# Top 10 Bearded dragon greens!?!



## GeckoD (May 30, 2010)

_*Anyone want to list their top ten, favourite greens for their beardy??*
*and the reasons why? be it; convenience, nutritional value, BD's preference...*
*Come on don't be shy!*:Na_Na_Na_Na:
_​


----------



## connor 1213 (Apr 6, 2009)

garden peas
carrots
cucumber

top 3 

gonna start growing them my self


----------



## indie85 (Nov 22, 2009)

Ok,
My beardies favourites

1. Salad Cress
2. Watercress
3. Lambs Lettuce
4. Spring Greens
5. Curly Kale
6. Red Pepper
7. Butternut Squash
8. Rocket

Thats about it. lol.
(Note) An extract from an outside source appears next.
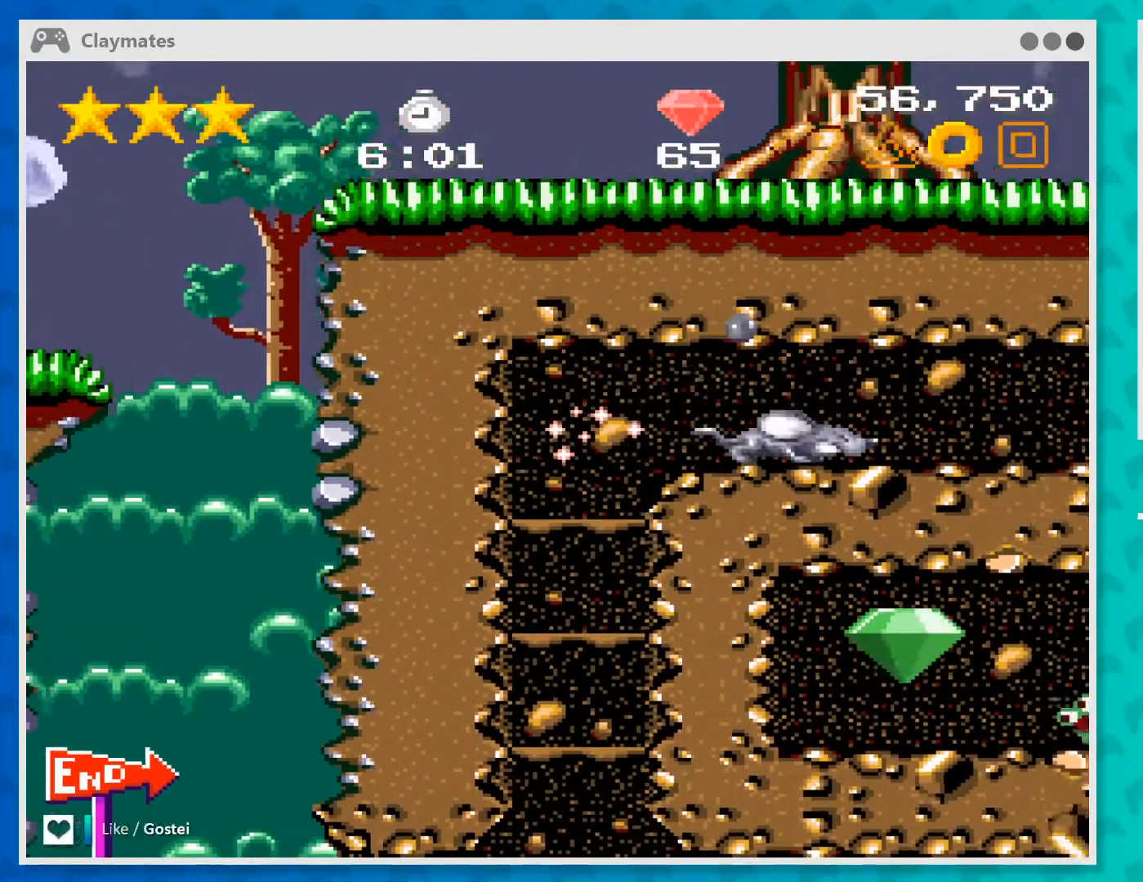
{"buttons": [], "left_stick": "right", "events": []}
They dont like anything else.


----------



## SteveCourty (Oct 4, 2009)

The mixed rocket salad is top of the list at the moment for him

Then Rocket, dandelions, Kale and spring greens, He loves watercress but I try not to give him it as it causes diaorreah. His all time favourite is blueberries but that give him a few weeks of purple stinky runny poos


----------



## beardys (Sep 28, 2009)

blueburys,strawberry


----------



## george of the dragons (Apr 12, 2010)

1.kurly kale
2.grated carrot
3.broccoli
4.rocket
5.mixed greens
6.variety of fruits grape apple pineapple etc
7.dried flowers(occasionally)
8.cauliflower
9.peas
10.sweetcorn


----------



## george of the dragons (Apr 12, 2010)

also my 2weeks are eating on salad cress and the older ones love theyre water cress


----------



## HadesDragons (Jun 30, 2007)

Kale (grow it ourselves)
Rocket (grow it ourselves)
Spring greens (cheap, easy and good for them)
Butternut Squash (superb food, great for gutloading as well)
Watercress (good for hydration, beardies like the taste)
Romaine lettuce (good for hydration)
Dandelions (excellent leaves, easy to get hold of in large quantities)
Dandelion flowers (nice treat for them)
Nasturtium leaves (grow them ourselves, beardies will actively pick them out of a bowl of mixed salads)
(Thawed) Frozen peas (good addition to the diet, we use them for uros, so the beardies get some too)

: victory:


----------



## 1uk3 (Jun 18, 2010)

Ours love 

Watercress 
Roman lettuce
Strawberries 
Rocket 
Curly kale
Mixed greens 
Cucumber


Then loads or mixed fruits for treats 

They also eat anything they find in the garden when outside including trying to eat a dog chew toy haha


----------



## rum&coke (Apr 19, 2009)

mine have mixed salad, broccoli, spring greens, they love there veg I have a list saved of the things they can eat and always on the look out for stuff to feed them. They like strawberrys and blue berrys also


----------



## diddykip (Jan 15, 2010)

my bearded dragon wil only eat spring greens loves them will eat rocket as well but mainly spring greens.
tried alsorts of different veg and fruit but turns his nose up at them.
would like to try him with some nasturtium leaves as ive heard that they like them but where do i get them from ?


----------



## pether (May 4, 2010)

diddykip said:


> my bearded dragon wil only eat spring greens loves them will eat rocket as well but mainly spring greens.
> tried alsorts of different veg and fruit but turns his nose up at them.
> would like to try him with some nasturtium leaves as ive heard that they like them but where do i get them from ?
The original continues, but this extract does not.